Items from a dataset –

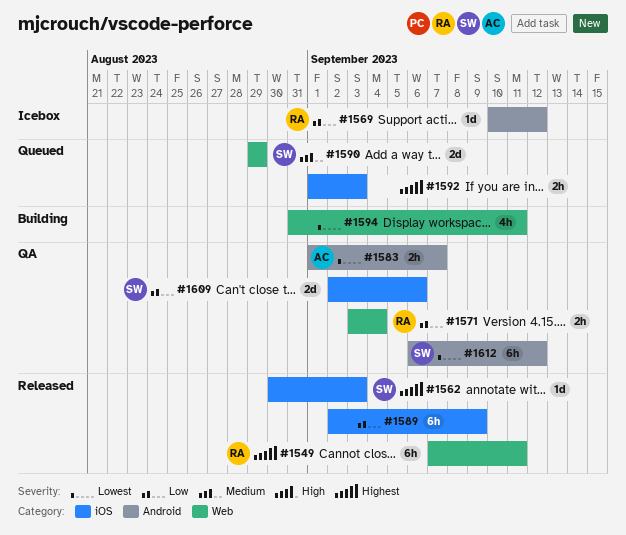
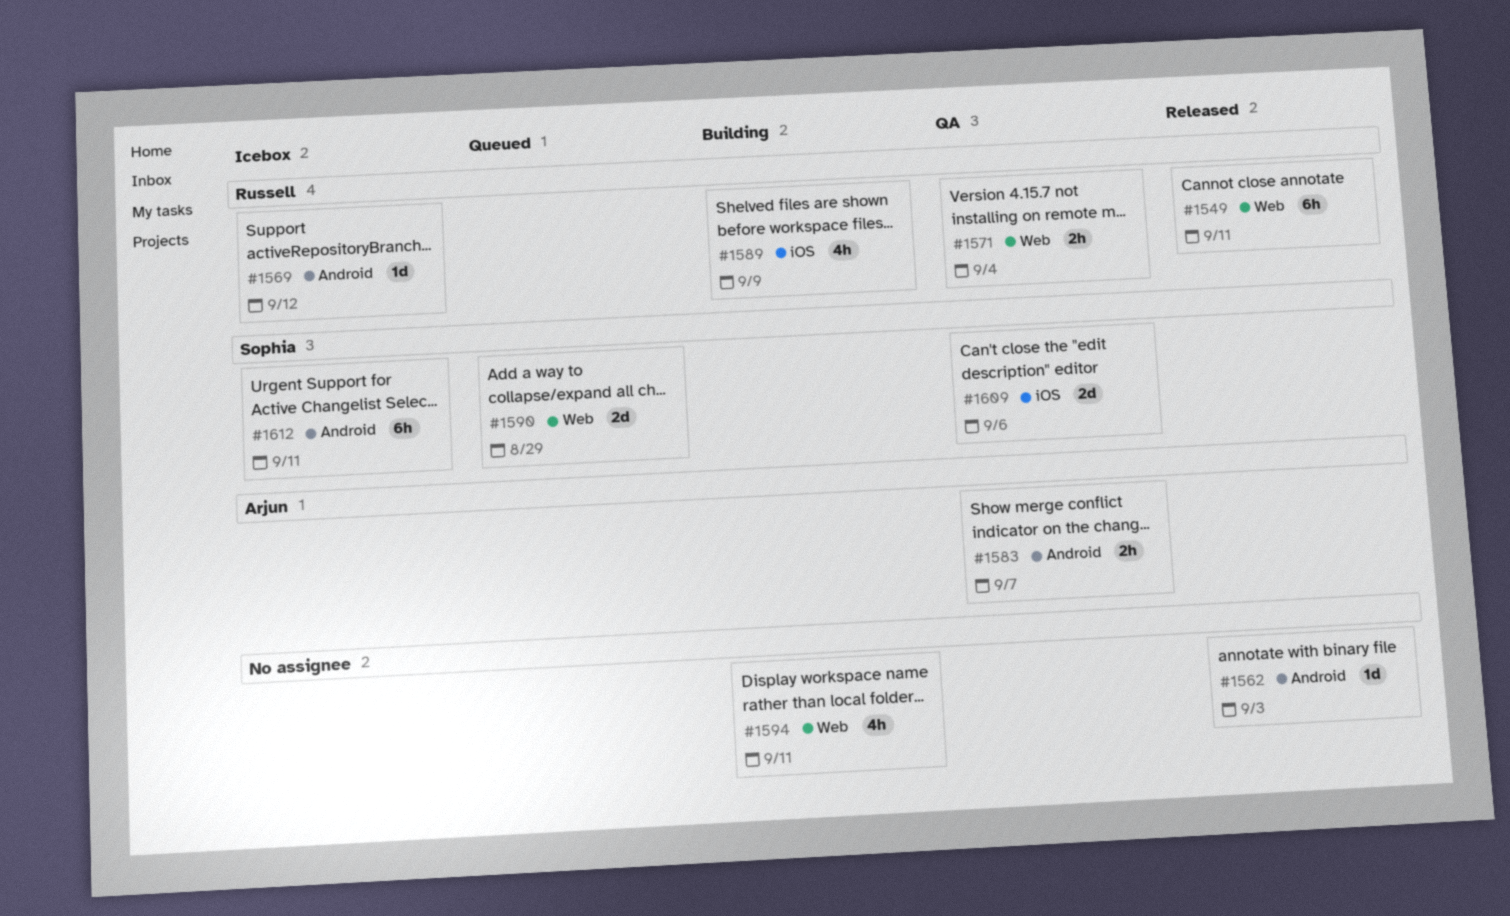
#1562, owner: Sophia -> none
#1562, label: iOS -> Android
#1589, status: Released -> Building
#1589, owner: none -> Russell
#1589, estimate: 6h -> 4h
#1592: present -> none
#1612, status: QA -> Icebox
#1612, due: Sep 12 -> Sep 11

WORK ORDER – For this exercise, find all lines in the records containing the word "none" and copy them.

RESPONSE –
#1562, owner: Sophia -> none
#1589, owner: none -> Russell
#1592: present -> none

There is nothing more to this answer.